La période optimale pour commencer à manipuler un chaton en vue de le
socialiser à l’espèce humaine, se
situe entre la 2ème et la 7ème semaine.
L'acquisition des autocontrôles
Deux paramètres sont essentiels à l’acquisition des autocontrôles :
La vie en fratrie et l’apparition de jeux sociaux :
Ceux-ci se développent de la 3ème semaine à la 5ème semaine, puis déclinent
entre la 12ème et 14ème semaine. Les jeux individuels
avec les objets se développent à partir de la 6éme semaine et
atteignent leur apogée vers la 8ème semaine, quand la coordination
motrice est suffisamment installée.
D’après Beaver, les jeux sociaux
comptent huit séquences : ventre en l’air, debout, pas de côté, affût,
poursuite, cabrer, sauter, faire face. Les jeux individuels sont au nombre de quatre et simulent la chasse :
attraper une souris, sauter après un oiseau, terrasser un lapin, sortir un poisson de l’eau.
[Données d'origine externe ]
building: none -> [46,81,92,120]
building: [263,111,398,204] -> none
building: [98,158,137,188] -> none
Les jeux individuels ont tendance à persister à
l’âge adulte chez le chat domestique. Le chien adulte joue rarement seul,
alors que le chat adulte est capable de jouer solitairement avec de menus objets
pendant des heures. La persistance de comportements infantiles à l’âge
adulte concerne également des comportements de succions et de pétrissage.
La présence de la mère :
Le rôle de la mère est primordial. Elle régule tous les débordements et empêche la fougue naturelle de se développer
de façon exagérée. Les chatons apprennent par imitation. Par exemple,
l’apprentissage de l’enfouissement des excréments se fait par imitation. Le
chat est ainsi considéré très tôt comme un animal très propre. Le
comportement de chasse naît également par imitation de la mère. Les jeux des
chatons préfigurent des actions de chasse. La mère et les expériences précoces
jouent un grand rôle dans la future dextérité à capturer des proies.
Cependant des chats isolés ont pu développer des aptitudes à la prédation en
l’absence de jeu. On peut donc admettre que les jeux permettent un entraînement
"efficace" sur un patron moteur préexistant.
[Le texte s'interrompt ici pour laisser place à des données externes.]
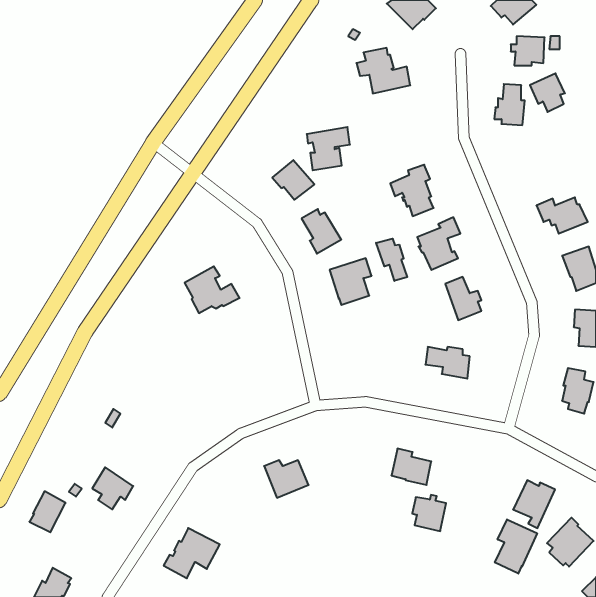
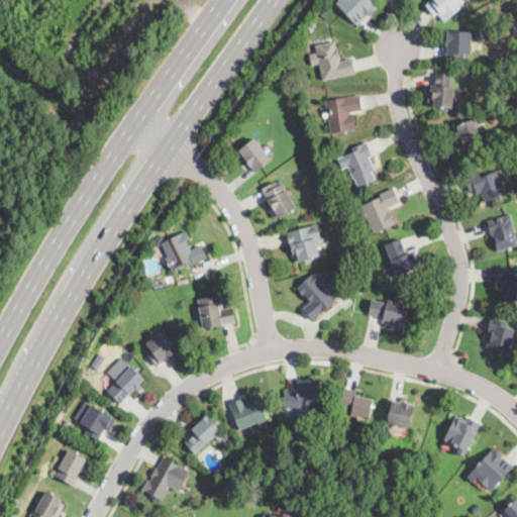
building: [530,73,565,112] -> [452,117,483,150]
building: [307,127,350,170] -> [324,95,361,132]
building: [376,239,407,281] -> none
building: none -> [297,271,335,321]
building: none -> [197,295,234,328]
building: none -> [145,330,178,367]
building: none -> [107,357,143,404]
building: none -> [284,383,322,411]
building: none -> [184,415,226,453]
building: [29,491,66,532] -> [55,449,86,485]
building: [412,495,446,531] -> [385,397,414,428]
building: [495,519,537,574] -> none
Le chaton apprend à réguler
ses comportements moteurs en séquence bien réglée. Il apprend à rétracter
ses griffes, à contrôler l’impulsivité de ses réactions d’attaque, à
inhiber l’intensité de sa morsure.
L'acquisition de l’homéostasie sensorielle
L’importance des stimulations garantit une bonne homéostasie sensorielle.
La perception des stimuli de l’environnement permet de construire un niveau
de référence émotionnel, qui correspond à un niveau de tolérance aux
futures stimulations. Il est important de bien stimuler les chatons vis à vis
de manipulations corporelles, vis à vis des couleurs, textures, types de
substrats, variations de température, bruits, et odeurs qui plantent le décor
de leur environnement de vie future.
Le milieu de vie ultérieur doit être en
adéquation avec le milieu de vie de développement. Le passage d’un milieu
hypostimulant pendant le développement à un milieu hyperstimulant va provoquer
des réactions de peur et une incapacité à gérer tous les stimuli qui
n’auront pas été intégrés préalablement au système de référence.
Inversement, le passage d’un milieu hyperstimulant permettant au chat
d’exercer ses talents de chasseur à un milieu hypostimulant où il va vite
tourner en rond, comme dans un appartement, ne sera pas toujours bien vécu et
peut engendrer des réactions anxieuses dues au confinement.